Şilili komünist şair Pablo Neruda, 115 yıl önce bugün (12 Temmuz 1904) Şili’nin Parral şehrinde doğmuştu.
1939’da Paris’te İspanyol göçmenler için konsolosluk görevine getirilen Neruda, Meksika’daki konsolosluk görevi sırasında Canto General de Chile’yi yazdı. Şair bu eserde bütün Güney Amerika kıtasının doğası, insanları ve tarihi yazgısı epik şiir şeklinde anlattı. Eser, 1950’de Meksika’da basılırken, Şili’de de el altından yayınlandı. Yaklaşık 250 şiirin yer aldığı eser, on kadar dile çevrildi ve bu çeviriler yüzünden Neruda elçilik yaptığı ülkelerde zorluklar yaşadı.
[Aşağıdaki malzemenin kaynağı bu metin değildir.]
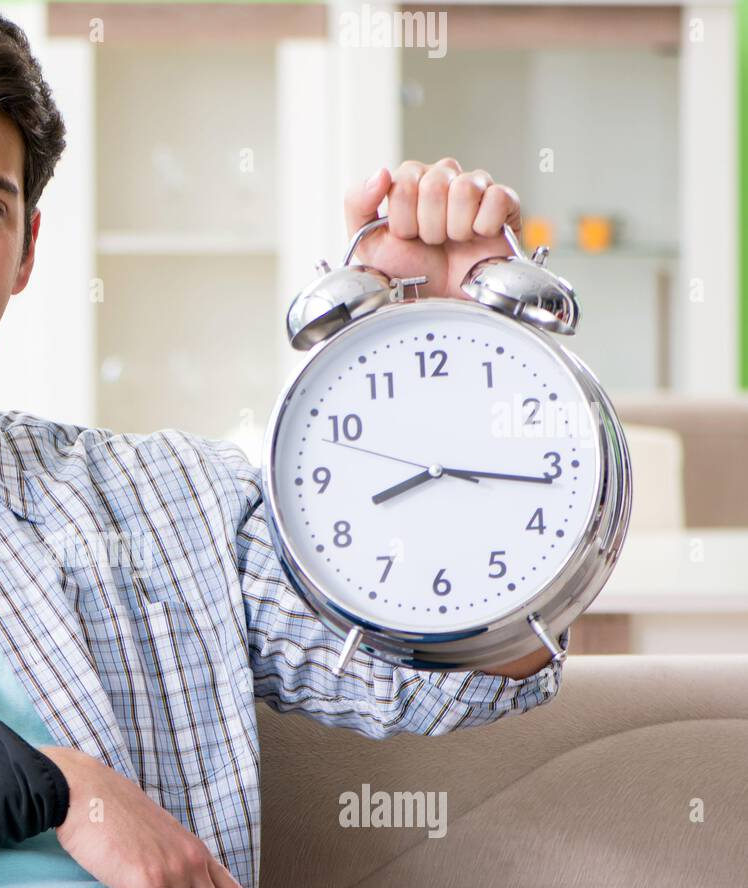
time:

1943’te Şili’ye dönen Neruda, 1945’te senatör seçildi ve Şili Komünist Partisi’ne katıldı. 1947’de Başkan González Videla’nın grevdeki madencilere yönelik baskıcı protestolarını protesto ettiği için 2 yıl boyunca kendi ülkesinde kaçak yaşadı. 1949’da yurt dışına çıktı ve 1952’ye kadar çeşitli ülkelerde ikamet etti.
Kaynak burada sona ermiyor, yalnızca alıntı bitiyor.